Finding all of the divisions shouldn't be hard with a custom grep search. You can easily distinguish that usage from other usages of the / and % character in C++.
Also, if you know what you are dividing, you could globally overload the / and % operator to have a __FILE__ and __LINE__ informing assertion. If using a makefile, it shouldn't be hard to include the custom operator code in all the linked files without touching the code.
You should use this as an excuse to invest in improving the debug-ability of your device - for both this problem and future issues. Even if you can't get live debugging, you should be able to find a way to generate and save off core dumps for post-mortem debugging (pinpointing the source or any unhandled exception immediately).

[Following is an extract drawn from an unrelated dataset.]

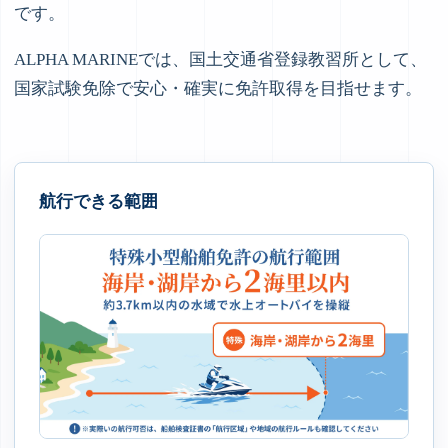
です。
ALPHA MARINEでは、国土交通省登録教習所として、
国家試験免除で安心・確実に免許取得を目指せます。
航行できる範囲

PC-Lint might help, it's like Findbugs for C++. It is a commercial product but there is a 30 money back guarantee.
Handle the exception.
Usually the exception will be handed a structure that contains the address that caused the exception and other information. You will probably have to become familiar with the microcontroller's datasheet or RTOS manual.
Use the -save-temps for gcc and find the relevant assembly for division in the generated .s file. If you're lucky it will be something fairly distinctive, possibly even a function call. If it's a function call you can use weak linking to override it with your own checked version. Otherwise locating the divisions in the assembly should give you a very good idea where they are in the C/C++ code and you can instrument them directly.
usually you could modify/override the divide-by-zero exception handler if you have access to the exception handler routines.
in case of ARM, the division is done by a library routine. and there are mechanisms to inform the user-code, when a divide by zero occurs.
see http://infocenter.arm.com/help/index.jsp?topic=/com.arm.doc.faqs/ka4061.html
i would suggest to provide a __rt_raise() as said in the page above.
__rt_raise(2,2) will get called when the divide routine detects a divide by zero.
so you can print the LR register.
and then use addr2line to crossref it against the source line
The only way to find those conditions is the usual:
try to reproduce the problem without looking at the source (as the bug already happened you should have info on the part of the program that is affected)
if found, check the source for this point and fix it, otherwise:
2.1. grep for each / not followed by a * or / (grep "/[^/*]" i think)
2.2. find the conditions for which the code is executed and reproduce it
The exception already has the address location of the offending divide by zero code. The CPU saves register contents when a exception occurs including the PC(program counter). Your OS should pass this information along (I assumes that is how you know it is divide by zero). Print the address and go look in your code. If you can print a stack trace it would be even easier to solve.
Another option would be to check the differences in your version control software between the last know working version and the first non working version. This should give you a limmited change set within which to search for the problem.